**SHORT EXERCISE 1**.
According to the Java 7 message, how long has Java 7 been around?
**SHORT EXERCISE 2**.
List every Java 7 library, framework, or language feature that the Java 7 message names as a benefit of moving to that version.
**SHORT EXERCISE 3**.
For each statement, say whether it agrees with the Java 7 message. Answer yes or no and quote the deciding words.
(a) The end-of-life final public release of Java 6 came out more than 1.5 years before the message.
(b) The message proposes moving the IJ2/Fiji stack to Java 8.
(c) The diamond operator is described as a way to shorten generics instantiations.

**SELECTED EXCERPT**.
On 05.12.2014 14:54, Tobias Pietzsch wrote:
Hi all,

what is everyones opinion on moving the IJ2/Fiji stack to a new version of Java, i.e., Java 7.
Java 7 has been around for more than 3 years now. The end-of-life final public release of Java 6 was more than 1.5 years ago.

Benefits I see are the following:

* We could use the “new" Java 7 libraries. For example the Fork/Join framework would come handy in defining multi-threading interfaces in scijava-common (to be used in imagej-ops for example). Or the NIO2 stuff (java.nio.file)

* We would benefit from improvements of type inference for generics in the compiler. No more jumping through hoops to fix “errors” in code that should compile with Java 6 but doesn’t. (Plus we could use the diamond operator to shorten generics instantiations.)

**DATA SUPPLIED**.
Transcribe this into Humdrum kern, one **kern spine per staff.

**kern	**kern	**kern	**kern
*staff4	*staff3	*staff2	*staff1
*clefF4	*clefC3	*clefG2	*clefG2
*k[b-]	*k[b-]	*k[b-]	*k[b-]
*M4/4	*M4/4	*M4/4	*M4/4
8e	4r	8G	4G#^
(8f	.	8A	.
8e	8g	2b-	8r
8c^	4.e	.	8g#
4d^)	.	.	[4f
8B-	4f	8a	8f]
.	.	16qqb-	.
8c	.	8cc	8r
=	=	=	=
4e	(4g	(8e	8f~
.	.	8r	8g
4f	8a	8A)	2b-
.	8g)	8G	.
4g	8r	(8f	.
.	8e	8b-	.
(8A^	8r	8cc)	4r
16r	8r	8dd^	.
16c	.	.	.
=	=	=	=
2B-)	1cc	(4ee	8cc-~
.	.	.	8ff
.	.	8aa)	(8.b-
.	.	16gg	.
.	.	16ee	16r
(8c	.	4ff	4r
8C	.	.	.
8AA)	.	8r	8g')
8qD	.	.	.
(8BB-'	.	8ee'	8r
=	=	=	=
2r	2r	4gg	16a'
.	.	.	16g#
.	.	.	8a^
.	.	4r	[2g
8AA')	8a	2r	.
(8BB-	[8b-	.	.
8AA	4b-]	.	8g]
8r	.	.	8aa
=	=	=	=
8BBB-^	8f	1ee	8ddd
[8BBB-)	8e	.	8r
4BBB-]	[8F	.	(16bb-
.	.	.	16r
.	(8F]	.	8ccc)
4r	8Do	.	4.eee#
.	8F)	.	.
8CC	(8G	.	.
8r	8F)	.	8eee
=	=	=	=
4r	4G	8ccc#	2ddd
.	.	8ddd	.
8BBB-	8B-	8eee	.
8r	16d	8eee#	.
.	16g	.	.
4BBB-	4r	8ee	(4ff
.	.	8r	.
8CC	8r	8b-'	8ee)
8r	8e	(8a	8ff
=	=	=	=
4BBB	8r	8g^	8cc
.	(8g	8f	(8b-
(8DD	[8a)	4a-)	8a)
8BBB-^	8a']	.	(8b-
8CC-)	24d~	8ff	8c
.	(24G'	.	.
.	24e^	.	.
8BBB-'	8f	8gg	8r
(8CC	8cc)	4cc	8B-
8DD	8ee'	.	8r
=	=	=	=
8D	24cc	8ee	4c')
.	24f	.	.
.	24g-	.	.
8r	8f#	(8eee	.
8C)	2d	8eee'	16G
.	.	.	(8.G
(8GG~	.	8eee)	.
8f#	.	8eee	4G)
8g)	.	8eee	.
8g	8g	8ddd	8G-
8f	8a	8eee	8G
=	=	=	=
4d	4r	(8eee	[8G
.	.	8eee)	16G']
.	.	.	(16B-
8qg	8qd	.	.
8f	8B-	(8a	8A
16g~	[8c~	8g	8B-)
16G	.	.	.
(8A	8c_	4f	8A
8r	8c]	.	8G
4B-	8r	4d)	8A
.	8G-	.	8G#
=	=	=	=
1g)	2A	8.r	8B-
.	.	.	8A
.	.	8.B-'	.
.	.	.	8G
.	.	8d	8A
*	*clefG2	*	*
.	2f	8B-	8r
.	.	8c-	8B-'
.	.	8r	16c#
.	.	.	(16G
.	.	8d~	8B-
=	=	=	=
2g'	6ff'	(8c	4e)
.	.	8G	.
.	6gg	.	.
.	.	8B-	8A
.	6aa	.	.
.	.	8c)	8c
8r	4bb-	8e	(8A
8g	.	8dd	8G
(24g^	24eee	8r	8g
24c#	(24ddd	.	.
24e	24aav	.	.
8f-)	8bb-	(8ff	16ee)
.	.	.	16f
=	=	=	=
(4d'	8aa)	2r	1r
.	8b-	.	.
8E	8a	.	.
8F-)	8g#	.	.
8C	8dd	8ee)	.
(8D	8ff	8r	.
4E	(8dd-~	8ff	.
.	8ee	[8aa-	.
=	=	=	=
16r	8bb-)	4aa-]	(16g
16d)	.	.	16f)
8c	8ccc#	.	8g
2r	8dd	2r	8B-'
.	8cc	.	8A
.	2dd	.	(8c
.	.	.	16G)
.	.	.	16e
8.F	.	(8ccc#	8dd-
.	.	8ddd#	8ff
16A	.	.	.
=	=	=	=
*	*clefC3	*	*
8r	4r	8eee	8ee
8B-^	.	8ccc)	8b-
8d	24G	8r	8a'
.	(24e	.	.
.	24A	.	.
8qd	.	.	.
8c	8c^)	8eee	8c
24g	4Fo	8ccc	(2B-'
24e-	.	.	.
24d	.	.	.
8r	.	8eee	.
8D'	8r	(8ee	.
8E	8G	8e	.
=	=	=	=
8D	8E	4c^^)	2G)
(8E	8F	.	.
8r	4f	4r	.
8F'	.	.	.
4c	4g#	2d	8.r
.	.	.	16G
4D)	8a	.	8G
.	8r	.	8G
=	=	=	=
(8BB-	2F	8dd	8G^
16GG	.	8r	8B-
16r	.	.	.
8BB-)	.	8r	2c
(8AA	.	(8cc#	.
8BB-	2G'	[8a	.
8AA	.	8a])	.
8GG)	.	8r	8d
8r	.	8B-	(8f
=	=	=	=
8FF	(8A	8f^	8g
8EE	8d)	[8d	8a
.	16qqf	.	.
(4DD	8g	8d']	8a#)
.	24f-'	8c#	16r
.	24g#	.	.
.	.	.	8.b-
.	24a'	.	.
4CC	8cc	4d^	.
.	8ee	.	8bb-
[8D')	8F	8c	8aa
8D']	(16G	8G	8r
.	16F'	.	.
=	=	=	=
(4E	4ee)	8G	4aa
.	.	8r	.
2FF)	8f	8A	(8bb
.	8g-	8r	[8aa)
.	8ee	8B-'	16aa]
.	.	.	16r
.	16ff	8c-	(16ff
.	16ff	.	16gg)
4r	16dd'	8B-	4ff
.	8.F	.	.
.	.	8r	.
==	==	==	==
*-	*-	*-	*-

**WRITTEN ANSWER 1**.
More than 3 years.

**WRITTEN ANSWER 2**.
- Fork/Join framework
- NIO2 (java.nio.file)
- Improvements of type inference for generics in the compiler
- Diamond operator

**WRITTEN ANSWER 3**.
(a) Yes: "The end-of-life final public release of Java 6 was more than 1.5 years ago."
(b) No: "moving the IJ2/Fiji stack to a new version of Java, i.e., Java 7."
(c) Yes: "we could use the diamond operator to shorten generics instantiations."